A tentativa de ligar o assassino a algum grupo fundamentalista islâmico beirou o ridículo, mas serviu para gerar confusão e xenofobia. Já os políticos se aproveitaram da desgraça para tentar reverter uma derrota do passado. Em 2005, no plebiscito do desarmamento, a população rechaçou a proibição da venda de armas de fogo. Agora, em meio ao sofrimento geral, o senador José Sarney – um símbolo da corrupção do país – se apressou em chamar uma reunião para discutir a possibilidade de um novo plebiscito. Querem fazer crer que a raiz da violência está no comércio de armas e munição em nosso país, e não na degradação da situação social, pela qual os políticos são responsáveis. Falam em desarmar a população e fazer com que o Estado, através de seu aparelho repressor, assuma a condição de protetor da sociedade. Mas quem confia, em sã consciência, na polícia como ela está organizada atualmente?
José Sarney e o Congresso estão se lixando para os problemas cotidianos que os trabalhadores sofrem. Recentemente votaram um salário mínimo de fome para a população, enquanto aumentaram seus próprios salários em quase 62%, indo para R$ 26.700.

Ao receber a notícia, a presidente Dilma chorou. Mas ela foi a responsável pelo maior corte orçamentário dos últimos anos. Mais de R$ 50 bilhões foram retirados do orçamento da educação, da saúde e dos serviços públicos, o que vai degradar ainda mais as condições de vida da população.
Não foi apenas Wellington que matou aquelas crianças.

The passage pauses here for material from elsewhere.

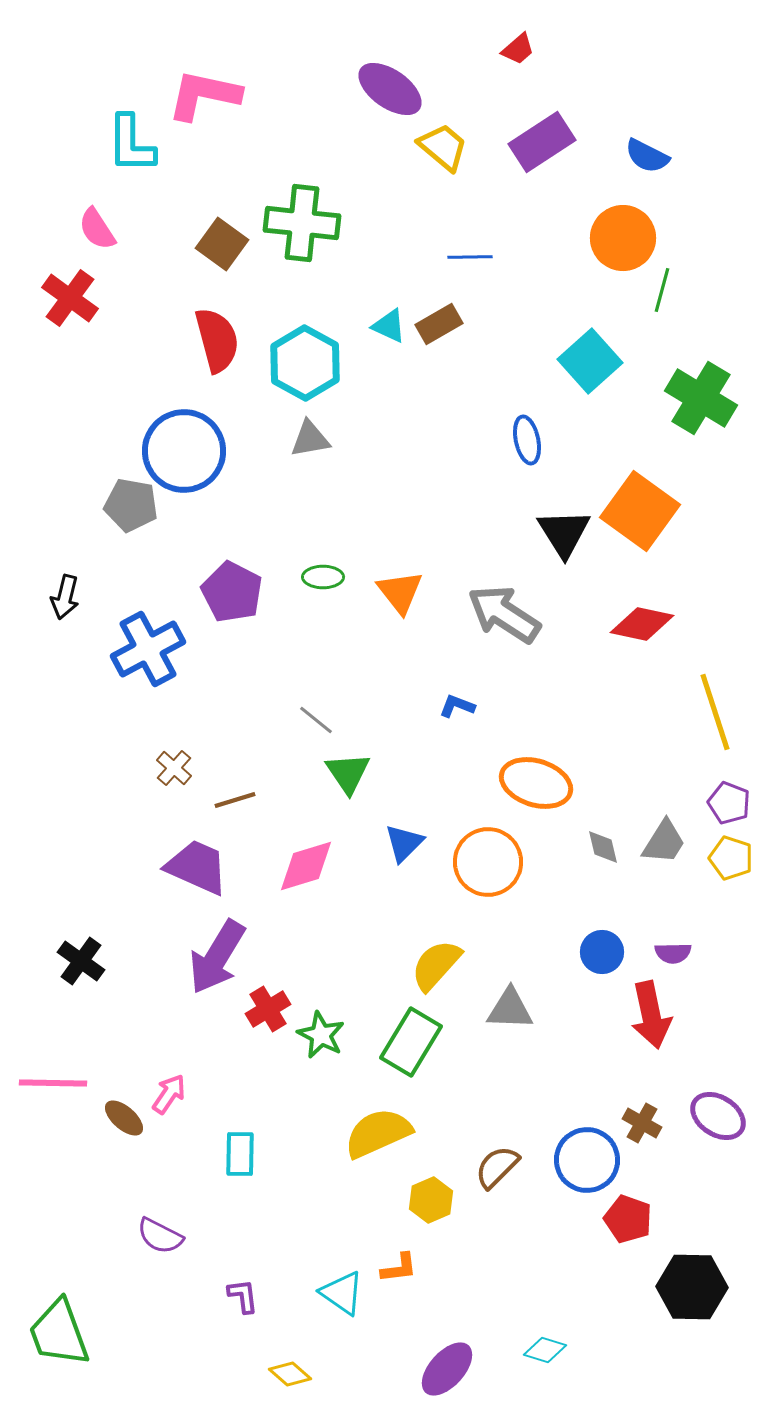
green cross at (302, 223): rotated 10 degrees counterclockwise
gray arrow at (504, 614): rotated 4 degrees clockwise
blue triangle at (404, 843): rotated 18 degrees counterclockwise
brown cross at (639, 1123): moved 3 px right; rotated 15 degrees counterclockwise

O crime também teve outros atiradores: a sobrecarga de trabalho, a falta de lazer, o preconceito, a precarização da saúde e da educação, a violência policial, a criminalização dos movimentos sociais e da pobreza, a ideologia burguesa, a falta de perspectiva e de sentido para a vida.

O que os trabalhadores precisam o sistema capitalista não pode dar. Só os próprios trabalhadores podem lutar e construir esse mundo onde um ser humano não é dono do outro e em que todos tenham os mesmos direitos e deveres.